SELECTED TEXT
● ● ● ● ●

[
https://issues.apache.org/jira/browse/ZOOKEEPER-1453?page=com.atlassian.jira.plugin.system.issuetabpanels:comment-tabpanel&focusedCommentId=13408948#comment-13408948
]
Bill Bridge commented on ZOOKEEPER-1453:
----------------------------------------
This is not just about the disk write cache. It is necessary to disable the
disk write cache to ensure a commit is truly persistent, but that is not the
only source of this problem.
The problem is that the OS maintains a queue of disk writes. Some number of
them have been submitted to the disk and some are still in the queue. These
writes are not necessarily in file block order. When there is a reboot the
write for the last data block may still be in the queue while the write to the
block before it has gone to the disk.
If the reboot does a hardware reset or is caused by power failure, a similar
thing can happen for the writes that have been given to the disk. Disks like to
have about 4 - 8 requests queued to them so that they can order them to reduce
seek/rotational latency. If there is a reset from the disk controller or loss
of power, the disk cannot complete the requests it was given. This can result
in some completing and some not. Since the disk reorders based on location of
the sectors and the current location of the disk arm and current location of
spindle rotation, it is not possible to predict what order writes will complete
in.

● ● ● ● ●

PROVIDED DATA
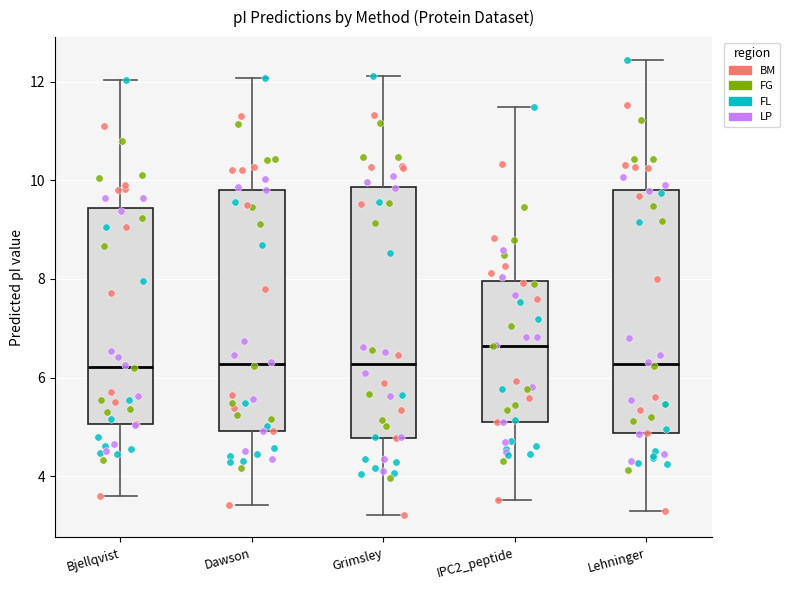

Where does the lower whisker of the box for Bjellqvist end on the y-axis? The values are not printed on the chart, so give them approximately, as read against the axis.

3.6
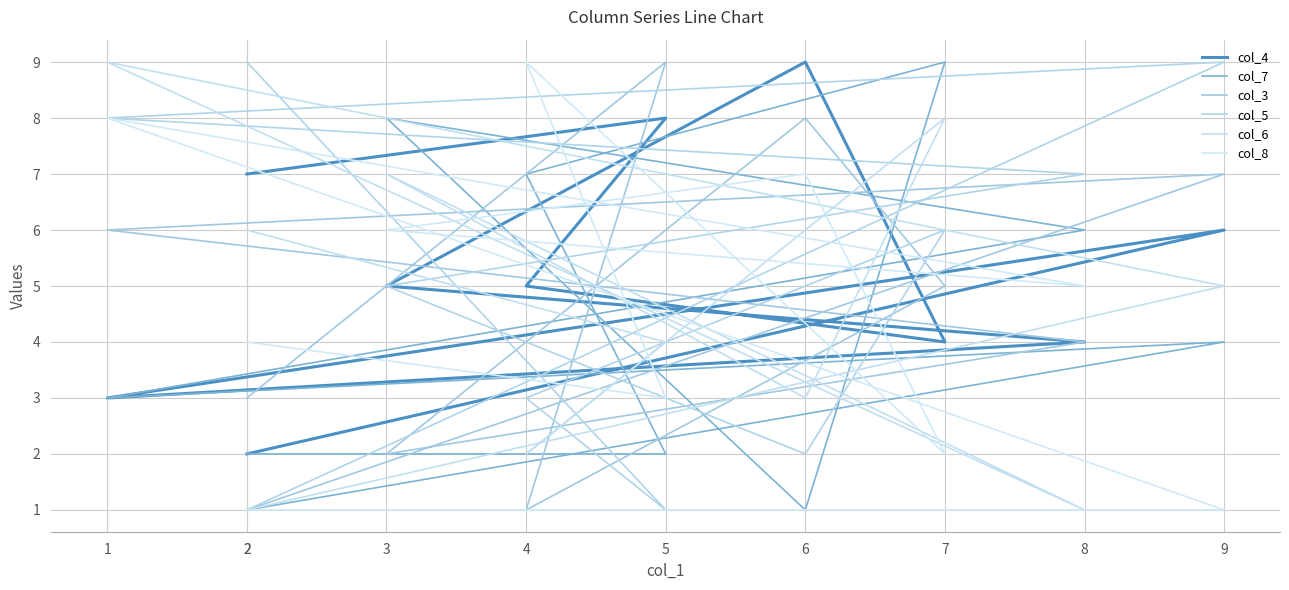

Count the col_5 values in the range 2 to 8.

6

● ● ● ● ●

HOW TO COMPLETE THIS TASK
Copy everything from "The problem is" down to "gone to the disk." in the comment on disk write ordering above, word for word.

OUTPUT FOR THIS TASK
The problem is that the OS maintains a queue of disk writes. Some number of
them have been submitted to the disk and some are still in the queue. These
writes are not necessarily in file block order. When there is a reboot the
write for the last data block may still be in the queue while the write to the
block before it has gone to the disk.